Lauri Puranen, HX project manager at the Finnish defence ministry, says it will not be overly prescriptive in its specifications, allowing bidders to propose a range of solutions – both manned and unmanned – to meet a number of key scenarios.
However, Helsinki’s baseline requirement is for 64 multi-role fighters, says Puranen.
“It is still possible in the RFQ that someone would provide a solution which could include a fighter and a [signals intelligence] SIGINT aircraft together. It is still open,” he says.

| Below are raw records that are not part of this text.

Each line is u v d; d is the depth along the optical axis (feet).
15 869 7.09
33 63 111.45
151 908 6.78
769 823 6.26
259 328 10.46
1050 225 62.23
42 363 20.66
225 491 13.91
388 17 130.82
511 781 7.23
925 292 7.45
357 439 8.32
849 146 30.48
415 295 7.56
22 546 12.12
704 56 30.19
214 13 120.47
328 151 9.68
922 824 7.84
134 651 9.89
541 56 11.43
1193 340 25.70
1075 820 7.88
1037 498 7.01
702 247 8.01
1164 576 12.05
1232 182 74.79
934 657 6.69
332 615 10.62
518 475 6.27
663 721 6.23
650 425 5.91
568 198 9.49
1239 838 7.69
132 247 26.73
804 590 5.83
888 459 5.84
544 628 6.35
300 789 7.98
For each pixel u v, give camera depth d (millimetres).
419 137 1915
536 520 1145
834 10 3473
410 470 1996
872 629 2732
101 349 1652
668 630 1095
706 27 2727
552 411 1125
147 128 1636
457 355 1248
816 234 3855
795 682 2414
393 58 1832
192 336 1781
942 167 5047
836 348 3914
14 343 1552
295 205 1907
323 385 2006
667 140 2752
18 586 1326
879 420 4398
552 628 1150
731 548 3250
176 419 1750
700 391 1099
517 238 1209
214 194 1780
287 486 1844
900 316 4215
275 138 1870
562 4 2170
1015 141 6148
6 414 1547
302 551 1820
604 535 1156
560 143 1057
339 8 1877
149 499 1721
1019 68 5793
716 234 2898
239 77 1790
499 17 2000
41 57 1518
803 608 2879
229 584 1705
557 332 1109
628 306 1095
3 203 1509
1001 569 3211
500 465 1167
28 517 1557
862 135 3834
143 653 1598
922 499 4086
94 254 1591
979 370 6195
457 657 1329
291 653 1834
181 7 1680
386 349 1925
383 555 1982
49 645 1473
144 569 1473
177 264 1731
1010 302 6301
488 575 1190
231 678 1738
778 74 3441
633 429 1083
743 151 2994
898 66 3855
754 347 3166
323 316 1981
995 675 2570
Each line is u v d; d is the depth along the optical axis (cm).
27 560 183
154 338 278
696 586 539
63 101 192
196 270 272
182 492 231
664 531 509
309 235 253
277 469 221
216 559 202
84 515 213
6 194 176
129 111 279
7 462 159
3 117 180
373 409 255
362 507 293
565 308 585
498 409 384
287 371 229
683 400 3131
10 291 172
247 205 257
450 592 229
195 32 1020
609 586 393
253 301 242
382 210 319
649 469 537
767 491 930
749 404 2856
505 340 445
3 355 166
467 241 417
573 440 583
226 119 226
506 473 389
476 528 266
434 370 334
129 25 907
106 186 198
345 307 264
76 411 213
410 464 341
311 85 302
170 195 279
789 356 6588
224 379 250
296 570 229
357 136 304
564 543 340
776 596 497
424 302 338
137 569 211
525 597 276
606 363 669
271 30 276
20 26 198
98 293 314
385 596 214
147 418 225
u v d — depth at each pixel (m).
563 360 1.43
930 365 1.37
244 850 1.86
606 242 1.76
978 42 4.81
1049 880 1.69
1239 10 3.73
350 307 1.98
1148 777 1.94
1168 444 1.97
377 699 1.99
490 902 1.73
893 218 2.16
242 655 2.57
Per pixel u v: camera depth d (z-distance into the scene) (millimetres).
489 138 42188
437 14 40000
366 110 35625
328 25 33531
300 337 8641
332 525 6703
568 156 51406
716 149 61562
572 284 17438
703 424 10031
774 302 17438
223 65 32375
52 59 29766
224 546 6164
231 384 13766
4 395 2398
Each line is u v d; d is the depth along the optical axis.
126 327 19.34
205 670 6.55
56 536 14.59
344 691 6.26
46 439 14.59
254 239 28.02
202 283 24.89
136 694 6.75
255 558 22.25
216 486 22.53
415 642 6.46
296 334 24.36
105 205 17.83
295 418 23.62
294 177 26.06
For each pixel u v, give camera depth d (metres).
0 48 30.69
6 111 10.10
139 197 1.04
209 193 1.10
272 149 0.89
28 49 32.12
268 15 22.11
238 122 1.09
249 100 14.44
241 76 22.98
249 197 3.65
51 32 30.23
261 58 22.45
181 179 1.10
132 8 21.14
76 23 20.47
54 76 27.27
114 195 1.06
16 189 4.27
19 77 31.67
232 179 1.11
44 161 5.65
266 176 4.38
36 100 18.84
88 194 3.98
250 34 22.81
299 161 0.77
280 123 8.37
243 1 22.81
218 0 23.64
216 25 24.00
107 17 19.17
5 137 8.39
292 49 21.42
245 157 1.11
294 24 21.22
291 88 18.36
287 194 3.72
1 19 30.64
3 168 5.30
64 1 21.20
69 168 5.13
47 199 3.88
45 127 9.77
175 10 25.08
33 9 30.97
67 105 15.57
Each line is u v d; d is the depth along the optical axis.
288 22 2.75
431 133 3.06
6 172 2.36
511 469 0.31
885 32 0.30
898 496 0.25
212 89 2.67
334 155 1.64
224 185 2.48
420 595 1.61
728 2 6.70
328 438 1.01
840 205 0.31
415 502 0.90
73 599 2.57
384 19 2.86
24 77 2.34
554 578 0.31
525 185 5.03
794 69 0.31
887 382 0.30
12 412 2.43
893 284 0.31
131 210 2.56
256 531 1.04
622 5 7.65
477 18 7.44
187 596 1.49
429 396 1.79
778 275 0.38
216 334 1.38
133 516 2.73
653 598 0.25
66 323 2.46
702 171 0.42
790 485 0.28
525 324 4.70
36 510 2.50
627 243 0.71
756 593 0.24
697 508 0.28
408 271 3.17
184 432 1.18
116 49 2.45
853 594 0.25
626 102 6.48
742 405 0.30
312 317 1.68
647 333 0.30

Helsinki’s baseline requirement is for 64 multi-role fighters, says Puranen, but acknowledges that the capability could be met in different ways. “If somebody provides that capability working with the fighter and that solution looks good, then it’s up to the providers.”
However, Puranen stresses that Finland is not actively seeking SIGINT or unmanned aircraft as part of the acquisition.
The defence ministry has also not prioritised low-observability or other performance characteristics, but stresses that the aircraft must be able to link with the air force’s command and control system, and that of the wider Finnish defence forces, without any modifications.
“The fighter should strengthen our national capabilities. Only the Finnish defence forces will take care of our defence,” he says, noting that the country is not a NATO member.
In-country trials of all five proposed aircraft will take place in late 2019 and early 2020 in order to demonstrate performance in severe weather conditions.
Selection of the preferred bidder is scheduled for 2021, with deliveries running between 2025-2030.
Helsinki has provisionally allocated €7-10 billion ($7.79-11.1 billion) for the acquisition, based on the government's latest defence white paper, but this could change depending on the outcome of elections due in 2019.